Eksekusi lahan sempat menyita perhatian masyarakat adat setempat.Pasalnya selama ini masyarakat mengetahui bahwa lahan itu adalah milik Desa Adat Banjar Anyar.
Eksekusi Tanah Desa Adat tersebut setelah adanya penetapan putusan risalah lelang nomor 32/65/2022 tanggal 12 Januari 2022. Yang dikuatkan dengan putusan penetapan Ketua Pengadilan Negeri Tabanan tertanggal 22 Februari 2022 Nomor 2/Pdt.Eks/2022/PN Tab.
Perkara lahan tersebut dimenangkan pihak Bank BPR Pande Artha Dewata selaku pihak pemohon eksekusi.

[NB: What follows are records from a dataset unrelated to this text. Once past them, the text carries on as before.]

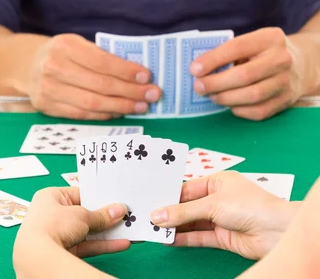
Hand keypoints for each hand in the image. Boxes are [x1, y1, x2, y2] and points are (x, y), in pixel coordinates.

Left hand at [14, 186, 129, 261]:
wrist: (37, 257)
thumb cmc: (53, 225)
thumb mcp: (81, 215)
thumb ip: (101, 215)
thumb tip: (119, 210)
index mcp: (50, 197)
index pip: (78, 193)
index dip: (96, 196)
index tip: (113, 198)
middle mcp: (51, 214)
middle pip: (83, 213)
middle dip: (104, 215)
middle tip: (124, 213)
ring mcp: (57, 234)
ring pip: (87, 231)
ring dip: (107, 231)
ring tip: (127, 228)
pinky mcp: (63, 251)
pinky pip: (86, 245)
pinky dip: (102, 244)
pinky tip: (121, 243)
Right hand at [28, 34, 160, 118]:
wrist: (27, 64)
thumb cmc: (62, 53)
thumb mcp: (78, 44)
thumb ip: (101, 55)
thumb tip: (137, 73)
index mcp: (65, 46)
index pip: (102, 61)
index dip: (126, 71)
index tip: (147, 76)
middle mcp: (54, 67)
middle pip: (100, 85)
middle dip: (130, 91)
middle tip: (152, 94)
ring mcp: (48, 89)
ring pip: (92, 103)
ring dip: (121, 106)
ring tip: (141, 106)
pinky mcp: (47, 107)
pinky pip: (82, 114)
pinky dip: (104, 114)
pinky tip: (120, 111)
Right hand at [150, 171, 299, 260]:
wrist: (276, 231)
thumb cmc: (249, 205)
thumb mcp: (212, 204)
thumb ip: (184, 212)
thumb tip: (157, 215)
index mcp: (217, 181)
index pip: (187, 187)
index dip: (169, 195)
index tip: (150, 199)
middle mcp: (217, 198)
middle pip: (187, 205)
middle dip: (169, 211)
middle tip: (145, 215)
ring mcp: (219, 218)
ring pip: (191, 222)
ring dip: (174, 226)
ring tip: (152, 229)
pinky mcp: (222, 237)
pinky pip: (198, 237)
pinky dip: (184, 238)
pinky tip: (168, 239)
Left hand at [190, 27, 311, 119]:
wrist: (300, 63)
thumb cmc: (263, 52)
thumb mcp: (252, 42)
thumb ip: (230, 52)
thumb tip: (199, 68)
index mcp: (269, 38)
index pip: (237, 47)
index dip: (213, 59)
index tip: (194, 69)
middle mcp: (281, 59)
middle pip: (244, 75)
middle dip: (216, 83)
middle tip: (198, 87)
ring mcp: (286, 81)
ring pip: (252, 95)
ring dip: (226, 98)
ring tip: (212, 96)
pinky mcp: (287, 100)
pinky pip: (259, 111)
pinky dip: (240, 110)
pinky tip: (229, 105)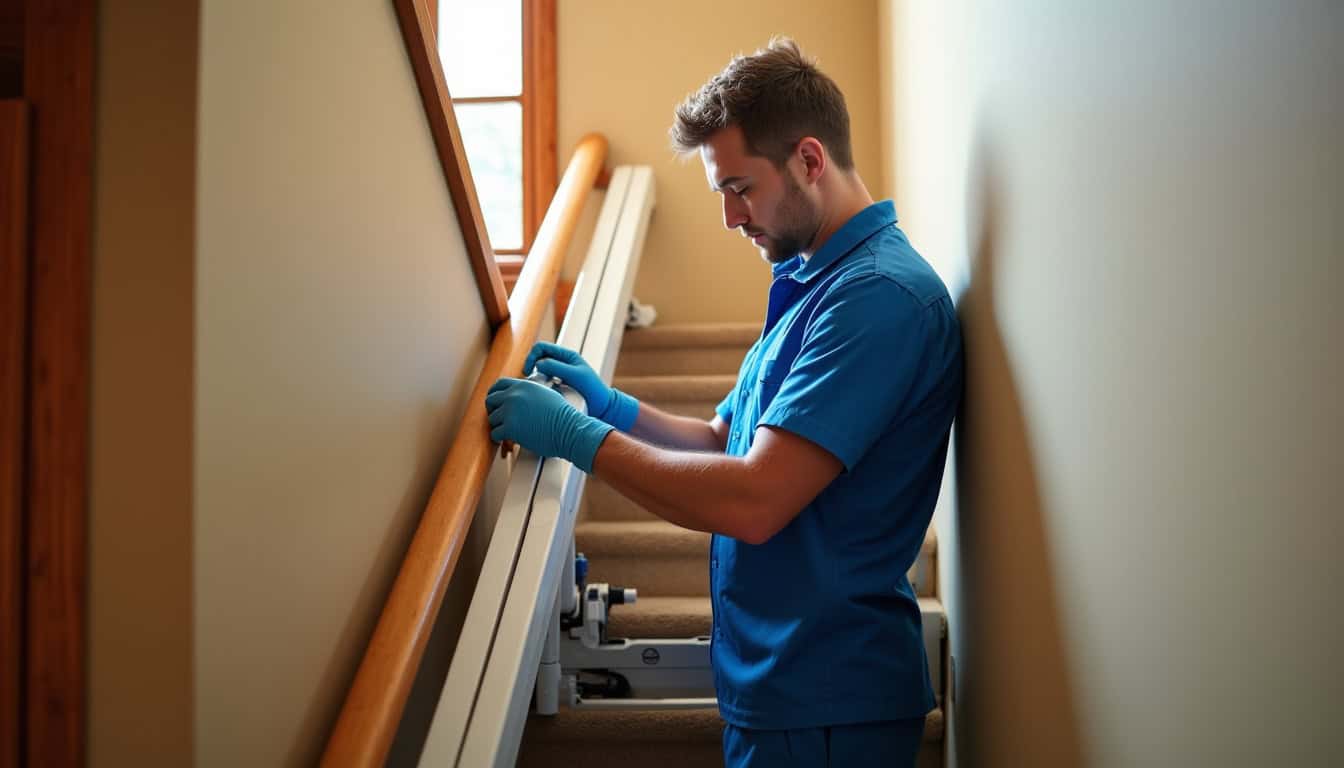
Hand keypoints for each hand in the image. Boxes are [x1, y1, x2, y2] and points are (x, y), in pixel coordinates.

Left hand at [484, 377, 614, 473]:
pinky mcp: (510, 428)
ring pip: (492, 419)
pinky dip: (500, 439)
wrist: (569, 430)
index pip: (499, 385)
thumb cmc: (563, 416)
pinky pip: (495, 433)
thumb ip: (530, 392)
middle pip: (490, 400)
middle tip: (498, 419)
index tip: (494, 402)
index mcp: (524, 385)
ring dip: (499, 426)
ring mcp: (510, 411)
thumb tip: (522, 396)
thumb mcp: (547, 394)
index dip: (494, 394)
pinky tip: (508, 440)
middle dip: (492, 410)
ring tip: (509, 432)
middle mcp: (514, 395)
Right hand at [524, 342, 638, 430]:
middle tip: (529, 380)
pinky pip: (544, 383)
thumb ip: (557, 367)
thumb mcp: (575, 375)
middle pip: (537, 358)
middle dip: (530, 367)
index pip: (541, 348)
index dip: (531, 357)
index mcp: (567, 356)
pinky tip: (543, 395)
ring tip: (537, 388)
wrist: (603, 407)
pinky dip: (540, 387)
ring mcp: (559, 375)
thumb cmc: (593, 390)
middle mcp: (561, 363)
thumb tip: (537, 364)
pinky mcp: (558, 386)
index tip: (528, 371)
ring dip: (535, 378)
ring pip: (539, 372)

Sedangkan Desa Adat Banjar Anyar dan Klian Banjar Pekraman Dajan Tenten selaku termohon.
Juru sita PN Tabanan I Nyoman Windia menyebut eksekusi lahan yang berada di Banjar Tenten Desa Banjar Anyar ini berdasarkan putusan risalah lelang. Putusan lelang itu sama dengan putusan pengadilan yang sifatnya bisa memaksa.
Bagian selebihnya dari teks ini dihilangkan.